What you are asked to do. Scan the listing for the word "oomlout" and report every line that contains it.

[Start of Attachment]

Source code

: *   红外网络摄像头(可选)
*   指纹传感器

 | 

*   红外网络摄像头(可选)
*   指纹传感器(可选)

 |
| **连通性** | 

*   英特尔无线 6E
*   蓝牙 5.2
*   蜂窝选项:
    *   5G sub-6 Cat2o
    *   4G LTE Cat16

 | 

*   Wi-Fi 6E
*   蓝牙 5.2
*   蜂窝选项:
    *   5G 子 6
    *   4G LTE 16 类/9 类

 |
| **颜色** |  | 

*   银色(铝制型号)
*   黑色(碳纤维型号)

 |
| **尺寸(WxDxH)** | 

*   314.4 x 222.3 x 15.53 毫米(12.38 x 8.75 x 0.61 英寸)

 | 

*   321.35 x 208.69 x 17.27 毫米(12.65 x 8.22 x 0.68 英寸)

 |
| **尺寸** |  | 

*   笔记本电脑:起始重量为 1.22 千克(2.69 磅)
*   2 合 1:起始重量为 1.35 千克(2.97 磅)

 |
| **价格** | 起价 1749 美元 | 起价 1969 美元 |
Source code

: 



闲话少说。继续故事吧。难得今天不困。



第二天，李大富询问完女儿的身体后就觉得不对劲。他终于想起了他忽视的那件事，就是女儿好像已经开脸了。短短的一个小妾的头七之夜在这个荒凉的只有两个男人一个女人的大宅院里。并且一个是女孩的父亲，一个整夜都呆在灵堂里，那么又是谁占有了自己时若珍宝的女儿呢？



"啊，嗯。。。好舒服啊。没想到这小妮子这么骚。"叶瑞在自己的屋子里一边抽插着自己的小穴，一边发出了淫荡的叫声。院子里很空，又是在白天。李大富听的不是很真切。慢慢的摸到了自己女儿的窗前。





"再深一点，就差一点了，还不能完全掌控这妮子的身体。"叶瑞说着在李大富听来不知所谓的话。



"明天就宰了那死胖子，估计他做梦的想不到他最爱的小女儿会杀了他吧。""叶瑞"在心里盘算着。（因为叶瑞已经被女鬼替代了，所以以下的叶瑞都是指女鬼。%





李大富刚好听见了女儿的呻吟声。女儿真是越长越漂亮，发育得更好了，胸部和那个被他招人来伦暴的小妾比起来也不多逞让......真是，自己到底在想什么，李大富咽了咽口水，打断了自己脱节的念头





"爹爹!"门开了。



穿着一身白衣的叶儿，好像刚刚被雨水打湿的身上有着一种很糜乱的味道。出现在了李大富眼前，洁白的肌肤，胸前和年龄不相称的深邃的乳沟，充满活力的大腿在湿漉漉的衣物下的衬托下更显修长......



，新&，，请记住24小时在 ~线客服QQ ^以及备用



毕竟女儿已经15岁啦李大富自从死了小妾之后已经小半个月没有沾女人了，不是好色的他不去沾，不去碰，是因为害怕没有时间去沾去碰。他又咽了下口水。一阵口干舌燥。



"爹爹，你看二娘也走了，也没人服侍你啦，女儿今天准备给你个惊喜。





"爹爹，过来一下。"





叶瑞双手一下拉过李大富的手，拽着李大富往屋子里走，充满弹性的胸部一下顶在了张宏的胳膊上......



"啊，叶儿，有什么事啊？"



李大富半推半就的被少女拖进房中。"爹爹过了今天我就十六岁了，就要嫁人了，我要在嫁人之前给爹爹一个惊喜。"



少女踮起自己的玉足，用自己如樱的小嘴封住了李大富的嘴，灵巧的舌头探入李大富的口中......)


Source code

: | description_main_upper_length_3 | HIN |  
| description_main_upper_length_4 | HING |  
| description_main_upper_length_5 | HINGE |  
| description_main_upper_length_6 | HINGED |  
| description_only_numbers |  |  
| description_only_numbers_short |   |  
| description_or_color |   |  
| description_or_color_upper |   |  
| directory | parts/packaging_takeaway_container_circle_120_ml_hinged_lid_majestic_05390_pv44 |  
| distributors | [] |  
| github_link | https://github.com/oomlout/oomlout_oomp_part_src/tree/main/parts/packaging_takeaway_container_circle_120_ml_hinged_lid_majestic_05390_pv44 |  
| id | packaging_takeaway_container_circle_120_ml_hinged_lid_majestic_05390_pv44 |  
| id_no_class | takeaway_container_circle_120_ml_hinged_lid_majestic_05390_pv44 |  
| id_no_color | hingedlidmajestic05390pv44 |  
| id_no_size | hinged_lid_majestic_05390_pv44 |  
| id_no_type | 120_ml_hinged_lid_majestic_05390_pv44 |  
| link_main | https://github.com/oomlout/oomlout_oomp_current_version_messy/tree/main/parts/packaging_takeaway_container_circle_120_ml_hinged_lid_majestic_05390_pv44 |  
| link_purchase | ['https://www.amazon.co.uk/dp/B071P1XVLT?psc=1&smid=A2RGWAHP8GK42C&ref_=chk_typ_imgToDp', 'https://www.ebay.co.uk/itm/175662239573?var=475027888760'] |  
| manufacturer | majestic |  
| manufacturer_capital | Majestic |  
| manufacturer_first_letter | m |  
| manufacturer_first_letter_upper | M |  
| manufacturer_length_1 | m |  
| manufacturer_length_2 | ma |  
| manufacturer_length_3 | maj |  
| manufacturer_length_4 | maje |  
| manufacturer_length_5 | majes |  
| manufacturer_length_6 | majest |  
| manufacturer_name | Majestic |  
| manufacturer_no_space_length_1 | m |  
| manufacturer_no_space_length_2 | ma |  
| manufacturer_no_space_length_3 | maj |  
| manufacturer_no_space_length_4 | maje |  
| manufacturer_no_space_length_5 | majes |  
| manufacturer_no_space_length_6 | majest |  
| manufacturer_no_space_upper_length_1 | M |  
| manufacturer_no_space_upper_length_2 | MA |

[End of Attachment]

Answer for this exercise.
| github_link | https://github.com/oomlout/oomlout_oomp_part_src/tree/main/parts/packaging_takeaway_container_circle_120_ml_hinged_lid_majestic_05390_pv44 |  
| link_main | https://github.com/oomlout/oomlout_oomp_current_version_messy/tree/main/parts/packaging_takeaway_container_circle_120_ml_hinged_lid_majestic_05390_pv44 |  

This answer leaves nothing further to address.